In such an environment, I find myself opening up another letter besides the anonymous note from New York. Together my congregation is gathering around the Epistle to the Ephesians this fall. It begins with reminders of our common identity in Christ and moves on to the application of that identity in community. It is God’s Word to us: “As a prisoner for the Lord, then, I urge you to live a life worthy of the calling you have received. Be completely humble and gentle; be patient, bearing with one another in love. Make every effort to keep the unity of the Spirit through the bond of peace.” (Ephesians 4:1-3).
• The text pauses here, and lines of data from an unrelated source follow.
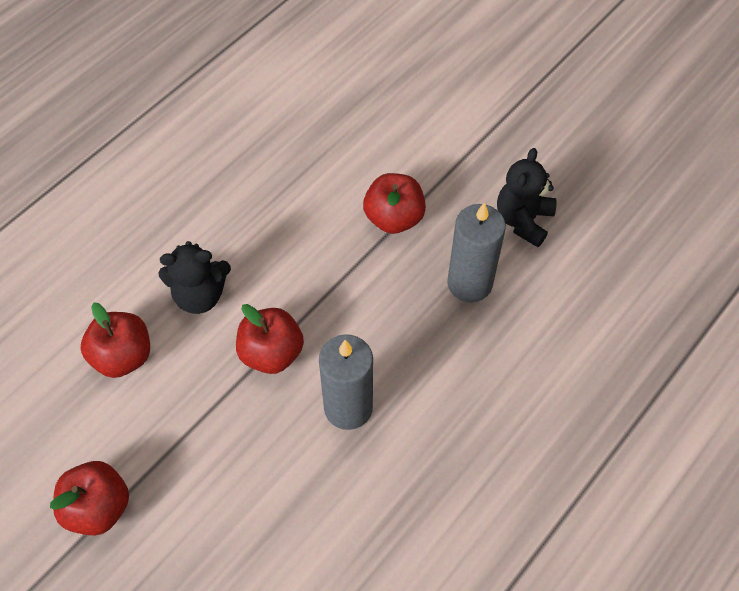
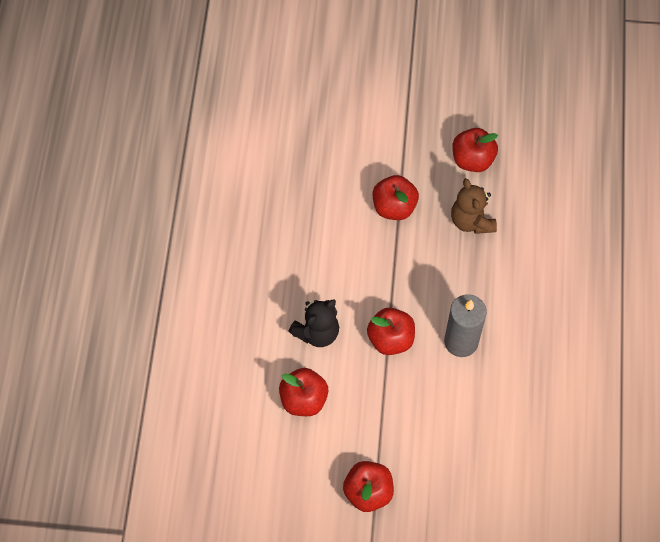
camera: 35 degrees left, 5 degrees up
(469, 283) = (471, 221): grey candle -> brown teddy bear
(523, 220) = (472, 159): black teddy bear -> red apple

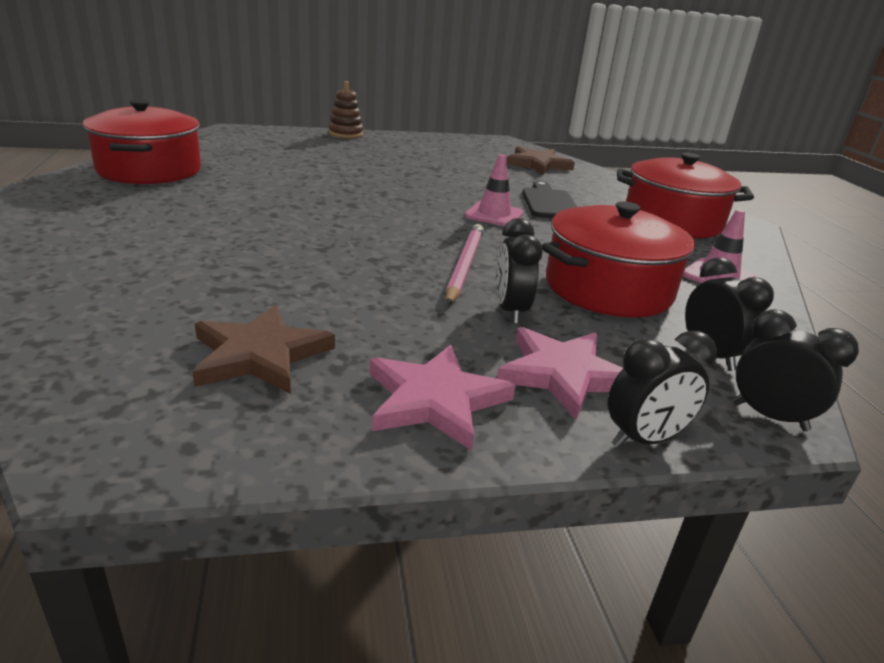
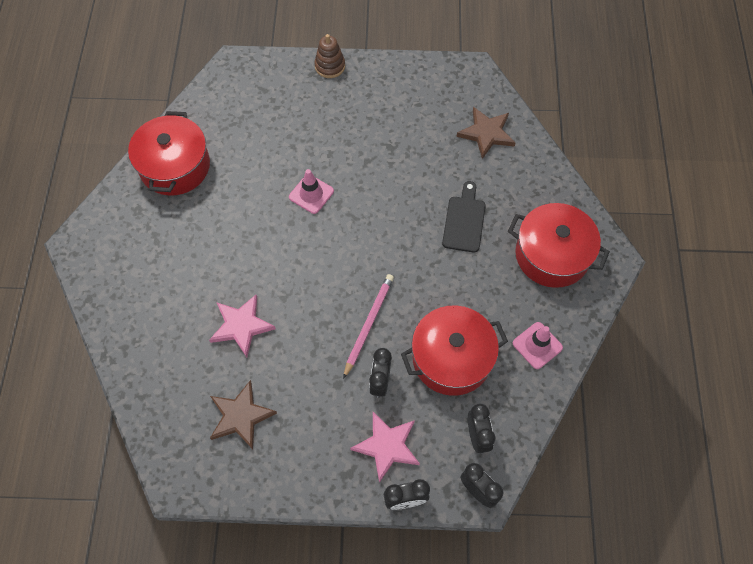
camera: 15 degrees right, 35 degrees up
(435, 400) = (317, 460): pink star -> pink star (241, 326)
(494, 215) = (412, 244): pink traffic cone -> pink traffic cone (311, 194)

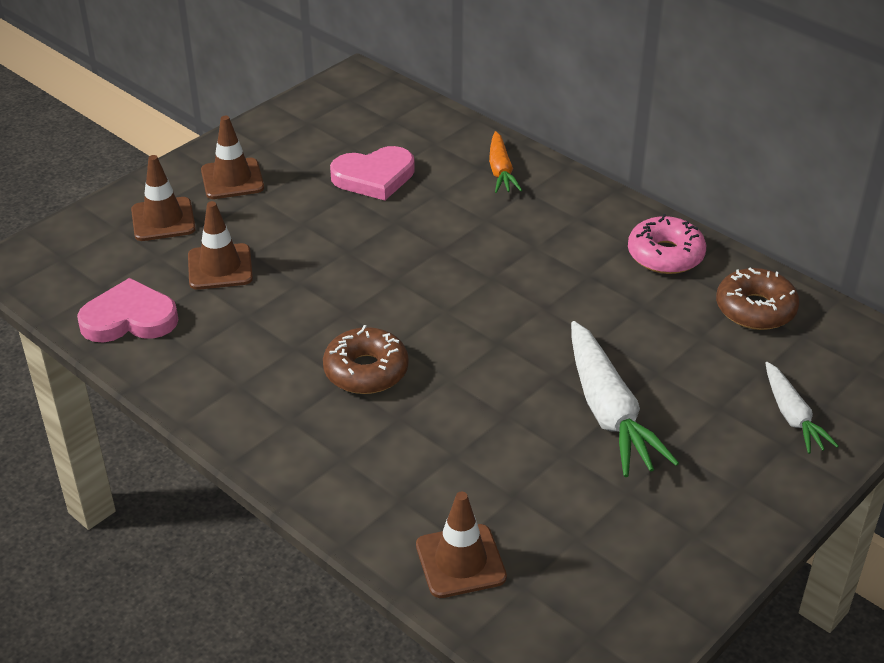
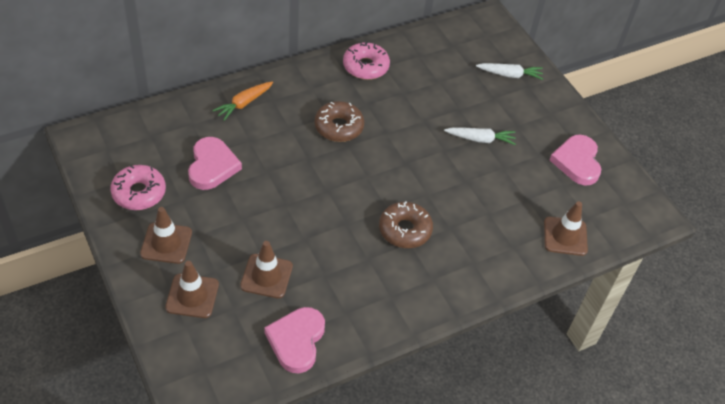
camera: 75 degrees left, 10 degrees up
(297, 139) = (139, 193): none -> pink donut
(500, 171) = (244, 103): orange carrot -> orange carrot turned 120 degrees clockwise
(608, 412) = (480, 139): white carrot -> white carrot, size x0.59
(647, 547) = (577, 162): none -> pink heart
(755, 309) = (427, 52): brown donut -> brown donut (339, 127)

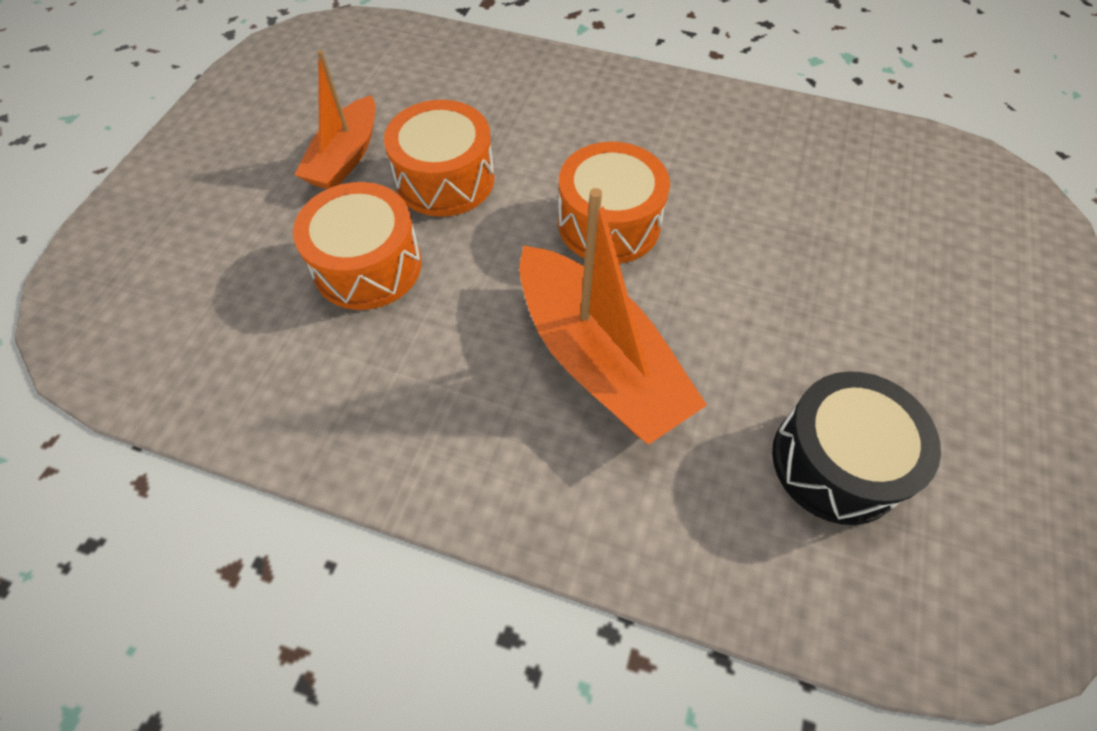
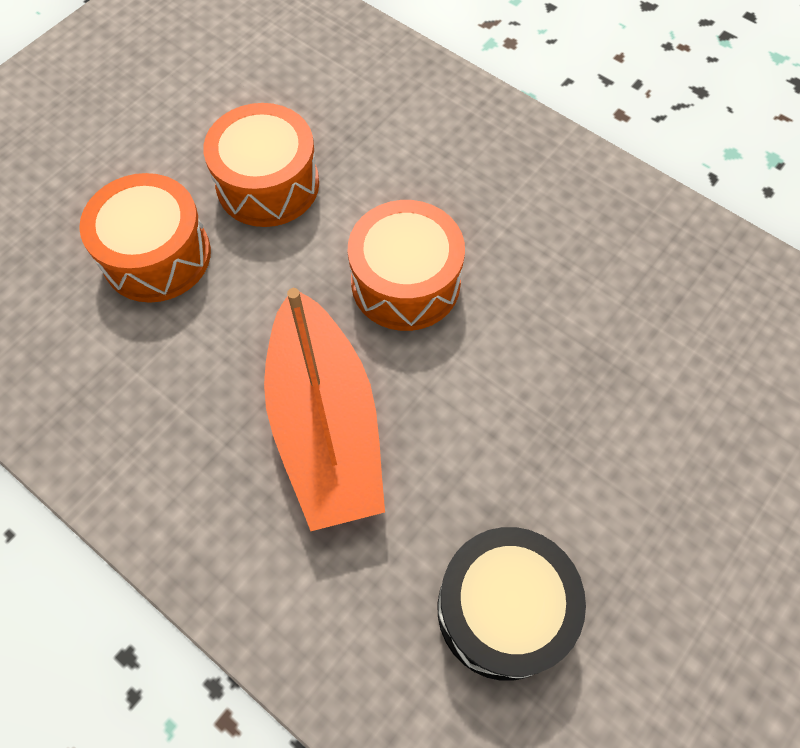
camera: 20 degrees right, 5 degrees up
(346, 157) = (185, 132): orange boat -> none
Living into those words in the midst of contradictions, we are invited into a larger reality. God is watching what happens in Iowa.

Comments

Thank you for a well written and thought provoking blog. I pray for my pastor and all pastors as you/we all try to navigate this anxious time. What we as congregates should NOT do is berate, demand, and make threats to our pastors and council leaders. They are doing the best they can.